BOĞULAN İNSANIN KURTARILMASI
       Altruistlerin en sevdikleri örneğe bakalım:boğulan bir insanın kurtarılması. Eğer boğulan insan bir yabancı ise, kendi hayatını tehlikeye atmamak kaydı ile yardım etmek uygundur. Eğer tehlike büyükse bu işe girişmek ahlaka aykırı olacaktır. Sadece öz saygısı eksik biri kendi hayatına, bir yabancının hayatından daha az değer verir. (Ve bunun karşılığında da kendisi boğulurken aynı şeyi karşısından beklememeli, çünkü yabancının gözünde kendi hayatının değeri onunkinden daha fazla değildir.)
       Eğer kurtarılacak insan bir yabancı değilse, o zaman kurtarmak için alınacak riske girme isteği, o kişiye verilen değerle doğru orantılıdır.
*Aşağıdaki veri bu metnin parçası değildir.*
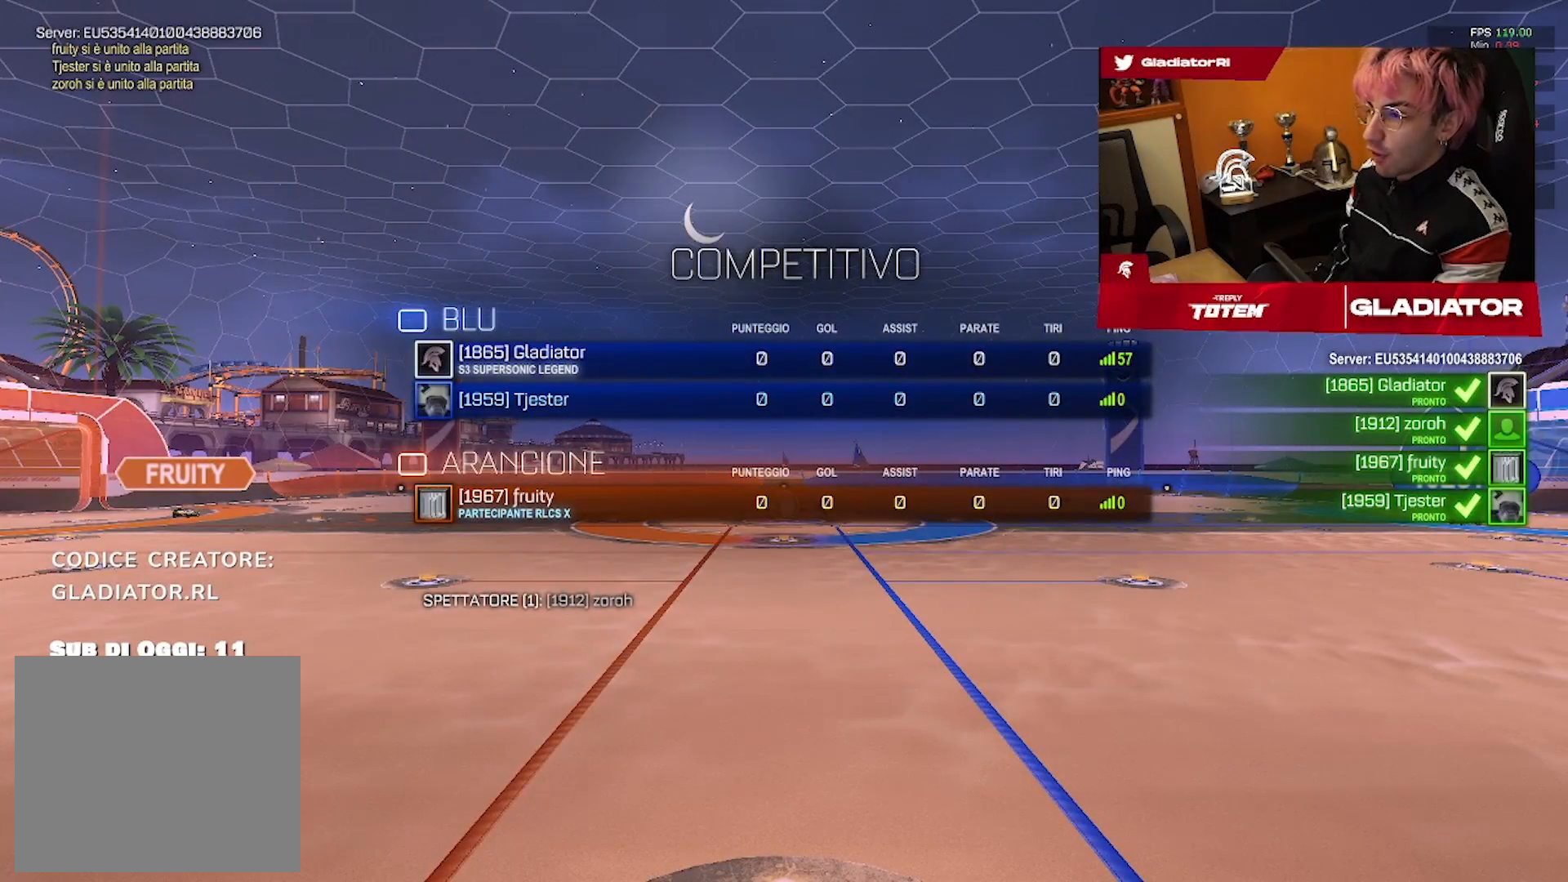
{"dt_ms": 500, "buttons": [], "left_stick": "center", "right_stick": "center", "events": []}
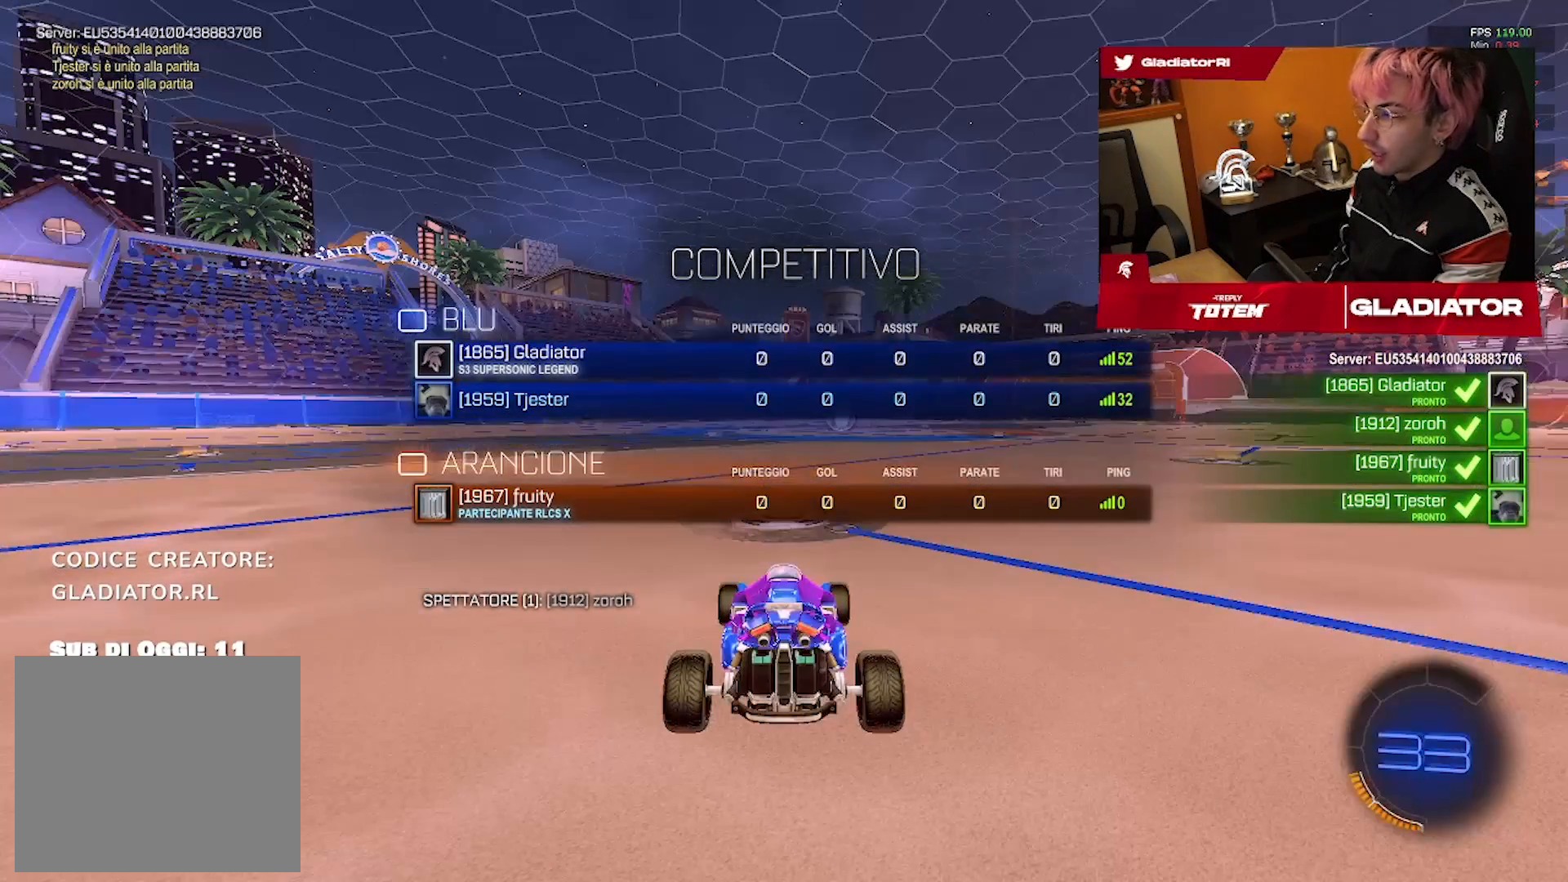
{"dt_ms": 500, "buttons": [], "left_stick": "center", "right_stick": "center", "events": []}
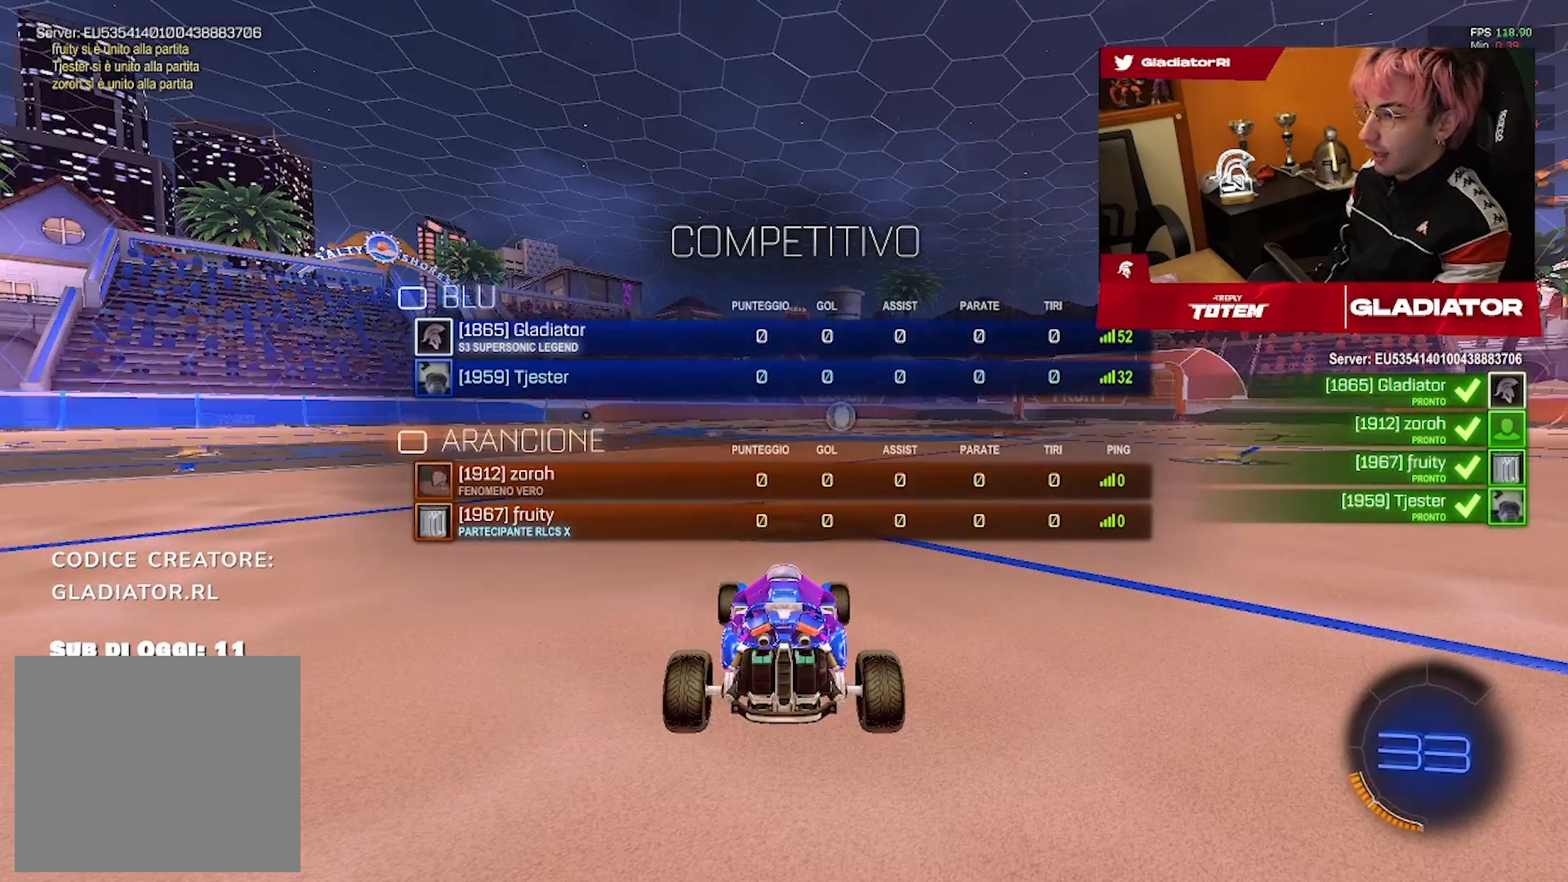
{"dt_ms": 500, "buttons": [], "left_stick": "center", "right_stick": "center", "events": []}
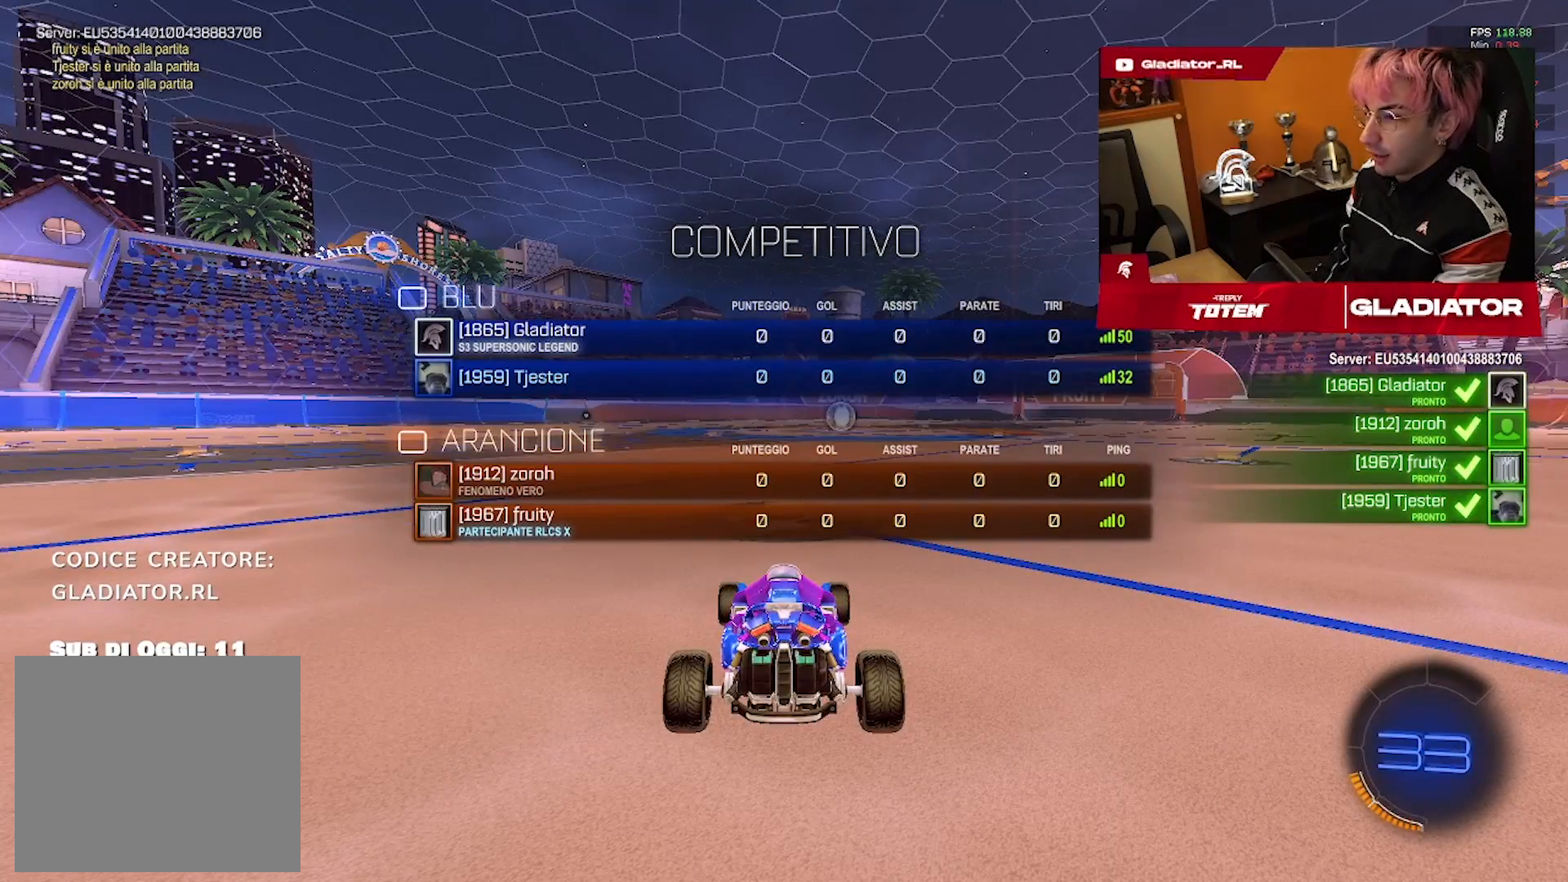
{"dt_ms": 500, "buttons": [], "left_stick": "center", "right_stick": "center", "events": []}
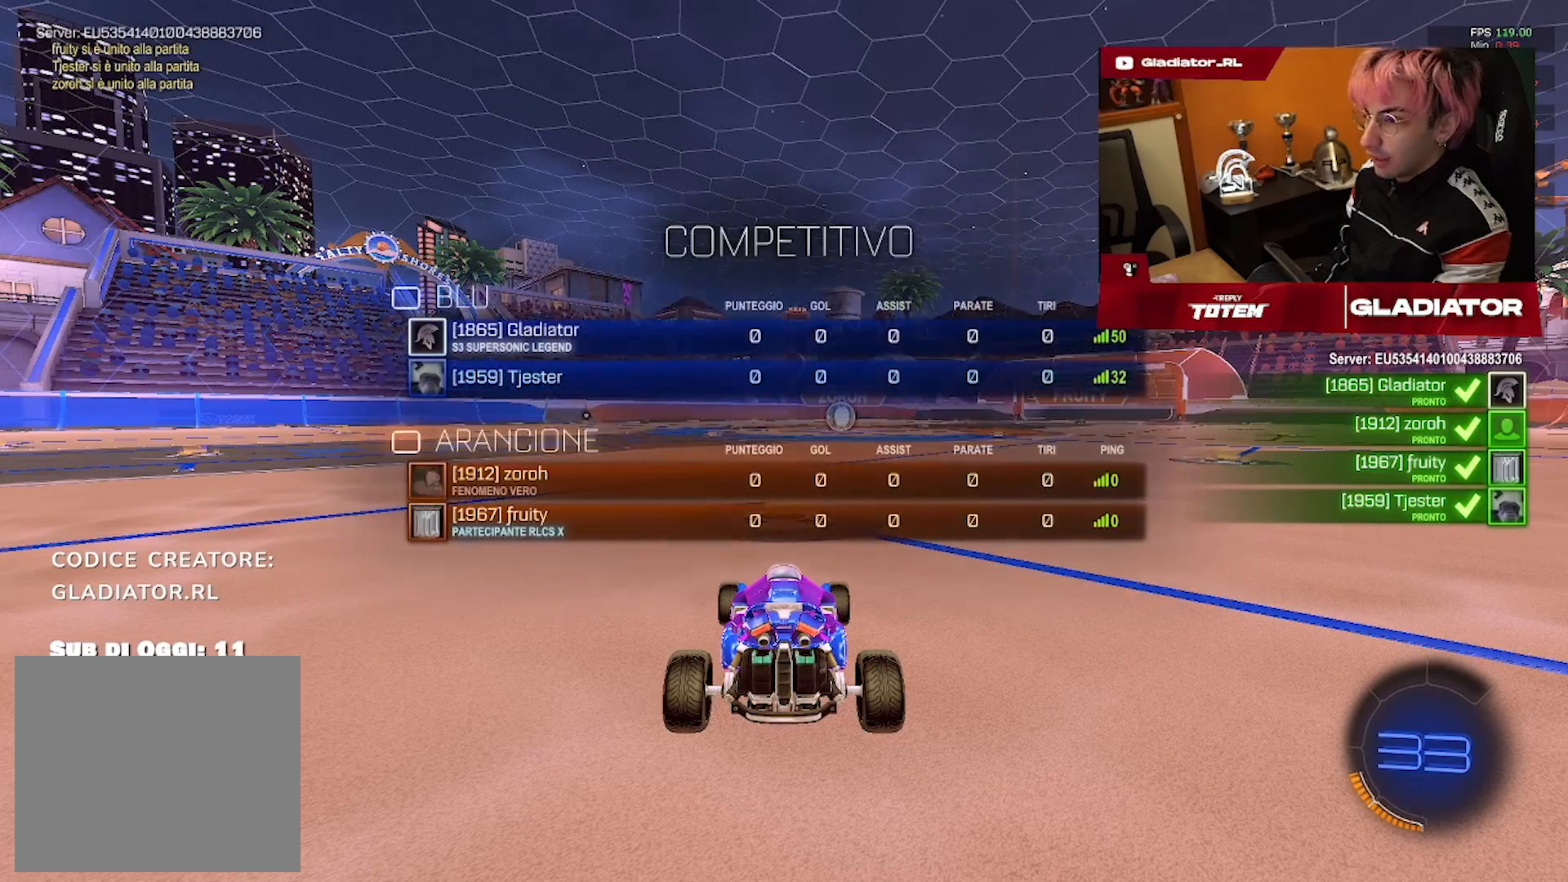
{"dt_ms": 500, "buttons": [], "left_stick": "up-left", "right_stick": "center", "events": [[233, "left_stick", "down-right"], [367, "left_stick", "up-right"], [467, "left_stick", "up-left"]]}
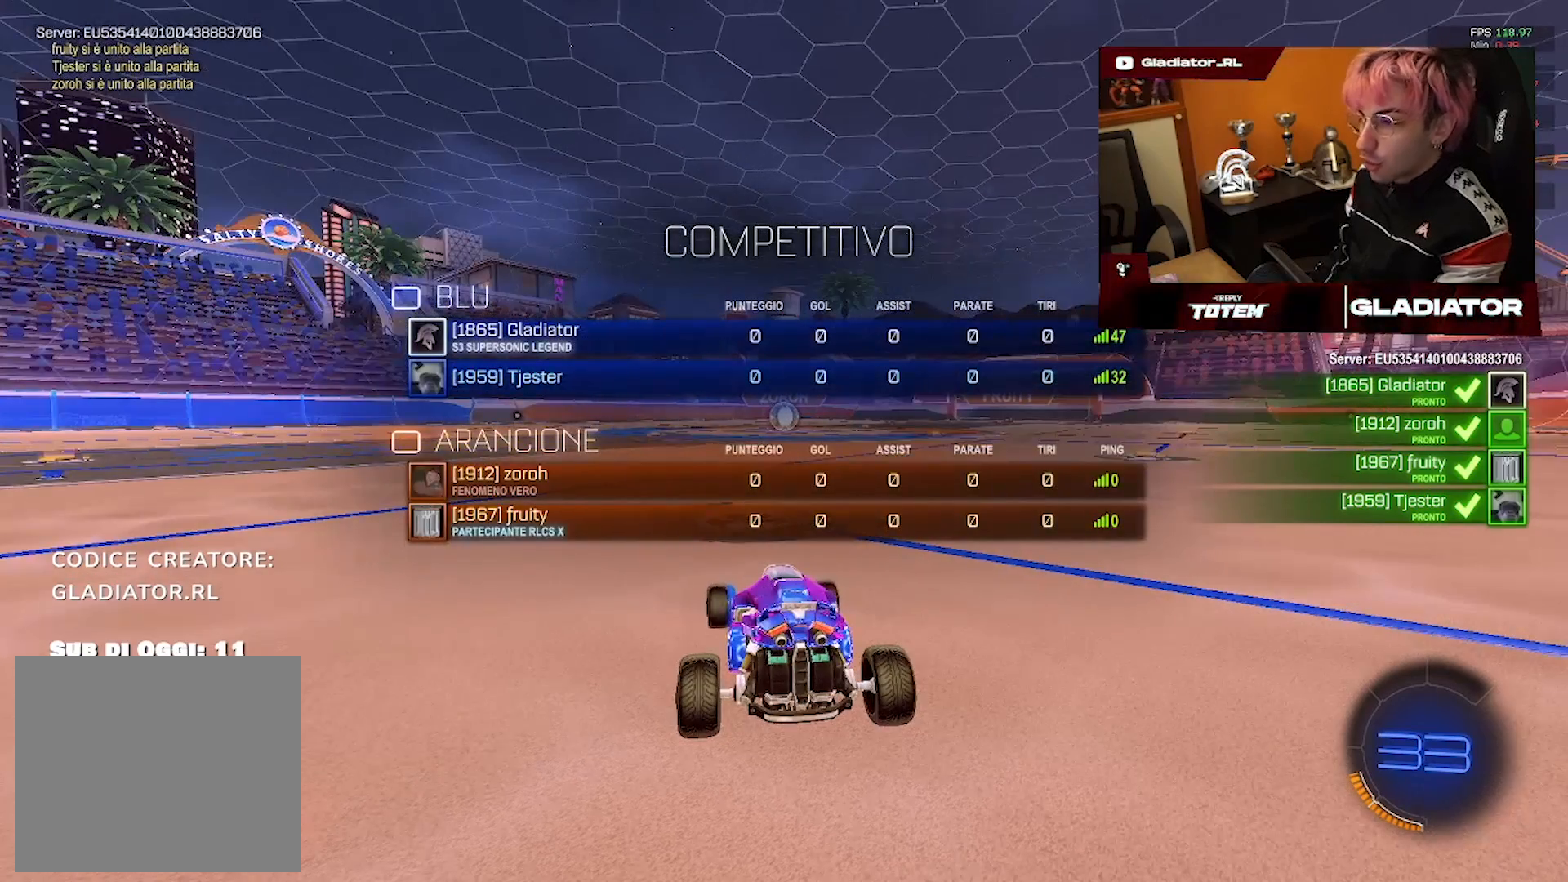
{"dt_ms": 500, "buttons": [], "left_stick": "up", "right_stick": "center", "events": [[17, "left_stick", "left"], [217, "left_stick", "down"], [367, "left_stick", "right"], [483, "left_stick", "up"]]}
Eğer bu kişinin aşık olduğu biri ise, kendi hayatından bile vazgeçebilir - gerekçesi de onsuz hayatın çekilmez olacağına dair bencil bir düşünce.
       Buna karşılık, yüzmeyi bilen ve karısını kurtarabilecek durumda olan ancak paniğe kapıldığı için kurtaramayıp, bundan sonraki hayatını mutsuzlukla geçiren adamı da kimse bencil olarak suçlamaz. Sadece ahlaki olarak kendi değerlerine ihanet etmiştir. Yani mutluluğu için çok önemli bir yere sahip bir değer için gerekli savaşı verememiştir. Hayatın amacı kişinin mutluluğu olduğu için, kendi hatası yüzünden bunu başaramamış insan, bunun için savaşmadığı için ahlaken suçludur.
       
YARDIM ERDEMİ BÜTÜNLÜKTÜR
       Sevdiklerine yardım etme erdemi “bencil olmama” veya “fedakarlık gösterme” değil, bütünlüktür. Bütünlük, kişinin değerlerine olan saygısıdır.
       Kişinin değerleri ile tutarlı hareketi, ifadesi, desteklenmesi ve pratik gerçeğe çevrilmesidir.Kişi yanındakini sevdiğini söyler ancak eylemleri ile kayıtsız, düşman, veya zarar verici ise bütünlüğündeki bu eksiklik onu ahlaksız yapar.
       Aynı prensip arkadaşlar arasındaki ilişkiler için de geçerlidir.Eğer bir arkadaşın başı dertteyse, fedakarlık dışında kalan araçlarla ona yardım etmek uygundur.Örneğin, aç bir arkadaşınıza, yiyecek alacak para vermek bir fedakarlık değil bir doğruluk eylemidir.Ancak o para ile tutup bir bahçe makası alınıyorsa o zaman o kişinin arkadaşı olduğunu iddia etmenin bir anlamı yoktur.
       Arkadaşlık, sevgi ve aşkın pratiği kişinin, kendi değer hiyerarşisine karşısındakinin iyiliğini dahil etmek ve sonra da buna uygun hareket etmektir.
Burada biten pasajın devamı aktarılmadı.